Methods: MEB transport was investigated in Xenopus laevis oocytes expressing OATP1B1 or OATP1B3, and in membrane vesicles prepared from HEK293 cells transfected with MRP2 or MRP3. A pharmacokinetic model was developed based on blood, urine and bile concentration-time profiles obtained in healthy humans, and the effect of changes in hepatic uptake and/or excretion associated with disease states (hyperbilirubinemia and cholestasis) on MEB disposition was simulated.
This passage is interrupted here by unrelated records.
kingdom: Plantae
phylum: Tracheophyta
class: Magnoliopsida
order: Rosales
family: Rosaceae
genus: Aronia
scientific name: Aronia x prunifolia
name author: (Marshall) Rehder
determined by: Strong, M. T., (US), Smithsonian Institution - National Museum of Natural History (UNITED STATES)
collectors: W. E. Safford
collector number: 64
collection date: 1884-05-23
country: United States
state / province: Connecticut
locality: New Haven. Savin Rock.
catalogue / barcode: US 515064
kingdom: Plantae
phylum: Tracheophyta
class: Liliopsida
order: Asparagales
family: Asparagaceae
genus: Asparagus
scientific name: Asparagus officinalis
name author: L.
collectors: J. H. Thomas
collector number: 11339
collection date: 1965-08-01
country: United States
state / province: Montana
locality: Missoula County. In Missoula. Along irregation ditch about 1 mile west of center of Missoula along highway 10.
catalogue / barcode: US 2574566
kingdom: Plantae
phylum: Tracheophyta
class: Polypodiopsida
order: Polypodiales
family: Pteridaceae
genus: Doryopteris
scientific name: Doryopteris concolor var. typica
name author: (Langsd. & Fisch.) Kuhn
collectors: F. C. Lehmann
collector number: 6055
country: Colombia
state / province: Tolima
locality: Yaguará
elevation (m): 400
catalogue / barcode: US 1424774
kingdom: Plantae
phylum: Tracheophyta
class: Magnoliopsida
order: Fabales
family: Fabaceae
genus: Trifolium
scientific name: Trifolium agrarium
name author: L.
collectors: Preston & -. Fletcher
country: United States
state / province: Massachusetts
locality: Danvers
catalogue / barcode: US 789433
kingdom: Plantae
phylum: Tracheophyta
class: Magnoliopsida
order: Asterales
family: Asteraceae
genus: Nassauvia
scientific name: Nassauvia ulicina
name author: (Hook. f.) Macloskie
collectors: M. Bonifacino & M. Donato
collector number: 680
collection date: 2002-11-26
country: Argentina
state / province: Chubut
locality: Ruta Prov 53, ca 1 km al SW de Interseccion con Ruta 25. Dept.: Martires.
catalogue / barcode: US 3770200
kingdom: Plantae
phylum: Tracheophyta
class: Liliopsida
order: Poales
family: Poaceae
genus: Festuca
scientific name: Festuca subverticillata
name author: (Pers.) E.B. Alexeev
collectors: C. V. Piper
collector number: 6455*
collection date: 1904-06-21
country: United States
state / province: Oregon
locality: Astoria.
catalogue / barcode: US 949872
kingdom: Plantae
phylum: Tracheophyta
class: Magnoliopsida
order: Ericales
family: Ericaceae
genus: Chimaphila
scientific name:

Results: MEB (80 pM) transport by OATP1B1 and OATP1B3 was inhibited by rifampicin (50 microM) to 10% and 4% of control, respectively. MEB (0.4 nM) transport by MRP2 was inhibited to 12% of control by MK571 (50 microM); MRP3-mediated transport was inhibited to 5% of control by estradiol-17-beta-glucuronide (100 microM). A two-compartment model described MEB (2.5 mCi) systemic disposition in humans (systemic clearance = 16.2 +/- 2.7 ml min(-1) kg(-1)); biliary excretion was the predominant route of hepatic elimination (efflux rate constants ratio canalicular/sinusoidal = 3.4 +/- 0.8). Based on simulations, altered hepatic transport markedly influenced MEB systemic and hepatic exposure.
Conclusions: MEB may be a useful probe to assess how altered hepatic function at the transport level modulates hepatobiliary drug disposition.